Complete the following
a) Reproduce the stretch of the wine blog post from "I shudder to" through "of strange Banyuls?".
b) For each of these statements about the wine blog post, say yes or no according to the post, and quote the words that decide it: (i) The Xinomavro was made using carbonic maceration. (ii) The Xinomavro was aged in stainless steel tanks. (iii) On an earlier visit, the senior wine advisor brought out a glass of 2009 Sassicaia.
c) Name every wine region or appellation that appears in the wine blog post.

Quoted passage

..........

Posts Tagged ‘Off the beaten path’
And now for something completely different
So I drop by my neighbourhood SAQ outlet yesterday to pick up a few bottles for this evening’s tasting. After helping me find them, the senior wine advisor says, “Oh! I’ve got something special for you to taste,” and disappears into the staff room.
Now, the last time I heard that line, he came back with a glass of 2009 Sassicaia. The time before, a glass of delicious vin jaune from a bottle that had been open several months. So you might say I’m expecting a treat.
He reappears and places a glass in my hand. Pale red, more like a Burgundy than, say, a Bordeaux. I swirl the glass, take a sniff and stop dead in my tracks. What the…?!
Tasters often find chocolate in the smell of a wine. Cherry, too. Throw in some vanillin (extracted from oak barrels or chips) and you may get chocolate-covered cherries or, in particularly egregious cases, Cherry Blossom. Usually it’s a component but here it’s Cherry Blossom all the way down. It’s like being on the Cherry Blossom production line. Like dying and going to Cherry Blossom heaven (or hell, as the case may be). This isn’t your metaphorical chocolate. Blindfolded, you’d guess someone was holding a bowl grated chocolate and cherry jam under your nose.
I shudder to think what the wine will taste like. I take a sip and… it isn’t disgusting. Medium-bodied, supple, fluid, sweet but not saccharine. There’s a focused fruity core, very little structure and enough acidity to avoid flabbiness. There’s chocolate too, but it’s an added layer, like oak can be on some wines. Totally disconcerting. It’s like drinking ludlab. Is it some sort of strange Banyuls?
Return of the world’s most drinkable Xinomavro: the sequel
Naoussa 2011, Jeunes Vignes de Xinomavro, Domaine Thymiopoulos ($17.50, 11607617)
An earlier version of this tasting note claimed (as I’d been told) that the wine was made using carbonic maceration. Turns out that’s wrong. Here’s the technical low-down, straight from the winemaker: “10 year old vines from Biodynamically-farmed Xynomavro (Trilofo and Fitia vineyards). Grapes are hand picked and brought to the winery in small cases. 80 % de-stemmed, 20% whole cluster pressed. Very gentle pressing. No pumping over to avoid extracting harsh tannins. Fermented with wild yeasts, maceration takes place for about one week…then aged in stainless steel tanks for about 9 months…bottled unfiltered.” 13.5% ABV.
Cherry, slate and spice. Light to medium-bodied. As smooth and flowing as ever, but this vintage also has a velvety astringency running throughout. The sweet-tart fruit is ripe and sun-drenched but light, not jammy. Darker, more minerally flavours, a faint green streak and a whiff of cherry cordial colour the tangy finish. Think Greek cru Beaujolais. Maybe the most accomplished of the 2009, 2010 and 2011 trio. A simple, joyful, food-friendly wine to buy multiple bottles – if not cases – of. But hurry: it’s already sold out at several outlets. (Buy again? Duh!)

..........

Data
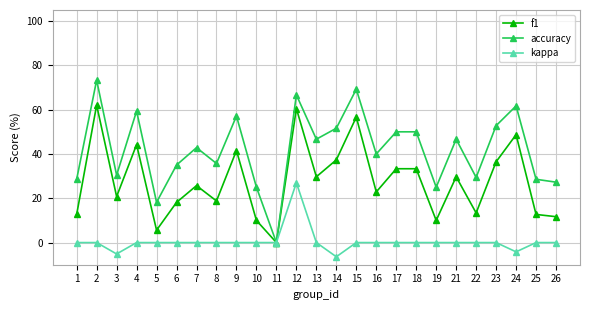

What are all the series names shown in the legend?

f1, accuracy, kappa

..........

Answers given
a)
I shudder to think what the wine will taste like. I take a sip and… it isn’t disgusting. Medium-bodied, supple, fluid, sweet but not saccharine. There’s a focused fruity core, very little structure and enough acidity to avoid flabbiness. There’s chocolate too, but it’s an added layer, like oak can be on some wines. Totally disconcerting. It’s like drinking ludlab. Is it some sort of strange Banyuls?

b)
(i) No: "Turns out that’s wrong."
(ii) Yes: "then aged in stainless steel tanks for about 9 months"
(iii) Yes: "he came back with a glass of 2009 Sassicaia"

c) Burgundy, Bordeaux, Banyuls, Naoussa, Beaujolais